The musical performances in locales from Vietnam to Paris to the Apollo Theater in Harlem to the set of the movie Ski Party to a Cincinnati recording studio are uniformly excellent and fun to watch. If Boseman really did all those dance moves, he proved himself to be just as athletic here than as he was in last year’s 42 biopic where he starred as baseball great Jackie Robinson.

Brown and mom Susie (Viola Davis) had a troubled relationship. His abandonment issues resurface in a tearful reunion. Brown was abusive to his wife Dee Dee (Jill Scott, who makes a strong impression in her minimal screen time) but she hung in with him. Brown’s up and down relationship with musician Bobby Byrd (Nelsan Ellis) is resolved in the movie’s final half hour.

Unlike many black characters from all eras in modern movies, in Get On Up, James Brown has an authentic Southern black dialect. Hats off to the filmmaker for making that choice. Boseman nails the memorable rasp in JB’s voice.

Get On Up could use a bit of tightening up. But despite its just-a-bit-too-long run time, the film reveals much about a man who was a genuine pop icon. And whether you are/were a James Brown fan or not, Boseman’s performance will impress you.

 

42

Like most recent crowd-pleasing biopics, 42 presents a series of opportunities, challenges and successes for its hero. As we saw in films about Ray Charles and Johnny Cash, and now here for Jackie Robinson, talent and determination win the day.

Jackie Robinson is played ably by Chadwick Boseman. The movie’s depiction of Robinson reveals few flaws, other than a temper. No addictions, no womanizing here. He has a wife, but few other characteristics that flesh him out as a real person, not just a ballplayer.

The story of Jackie Robinson is also the story of Branch Rickey, the white man credited with bringing Robinson to the bigs. Harrison Ford plays Rickey with restraint. Not many of those intense tirades we’ve seen in other Ford roles, but a couple of good speeches give Ford his moments to shine.

After Rickey determines that Robinson has the guts and the self-control to handle the abuse, Rickey deals with managers and players who aren’t happy that Robinson is part of their team.

Acceptance is slow in coming, but winning ballgames helps heal some of the hard feelings. Robinson leads the Dodgers to the 1947 pennant, is named Rookie of the Year and the audience leaves the theater with a warm, Hallmark Channel-like upbeat feeling.

Following Django Unchained, hearing the “n” word in a mass market film like 42 is not so shocking. I heard the word four times through the first half of the movie.
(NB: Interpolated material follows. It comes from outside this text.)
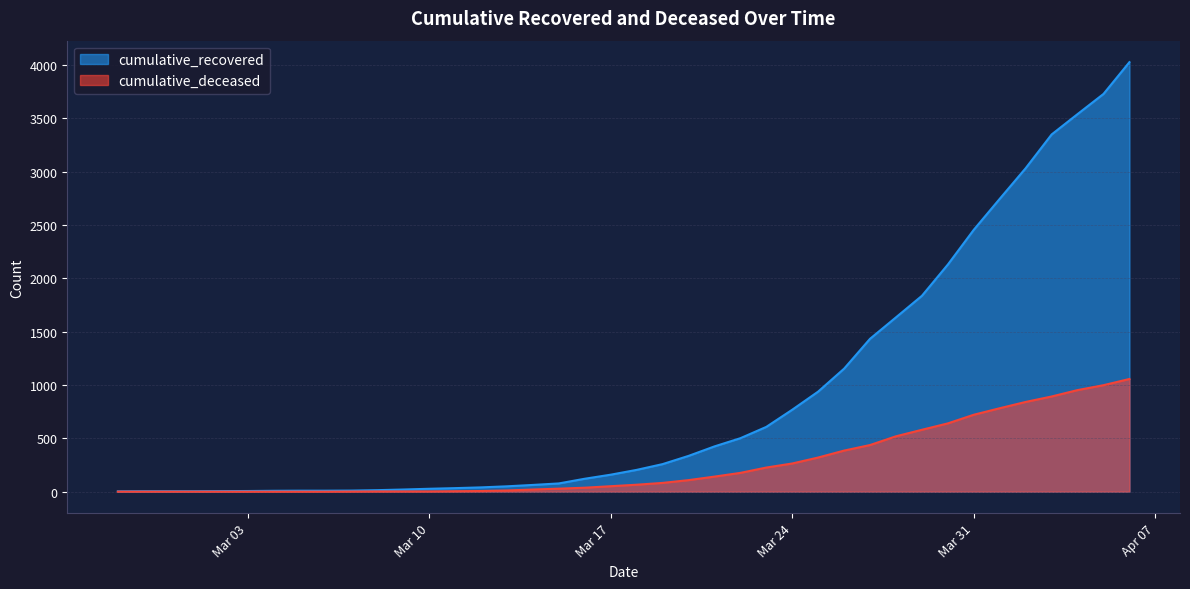

Rank the series by their maximum value, from highest to lowest.

cumulative_recovered, cumulative_deceased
But after Robinson joins the Dodgers, he hears the word many more times—mostly from Phillies manager Ben Chapman. Chapman is played by Alan Tudyk, who was Steve the Pirate in Dodgeball.

42 attempts to capture the feeling of 1946 and ’47. On some levels, that goal is achieved with the typical tools: cars, phones and costumes of the era. What the film fails to communicate is how big baseball was in those days, as compared to other amusements. The depictions of real ballparks of the era are partly successful. The film has a major anachronism with a shot of modern seating in a minor league ballpark.

42 is not a great movie, but tells its story in an entertaining enough way to click with many groups of moviegoers: men and women, white and black, baseball fans and non-fans. Like Ray and Walk the Line, 42 is destined to be a crowd-pleaser.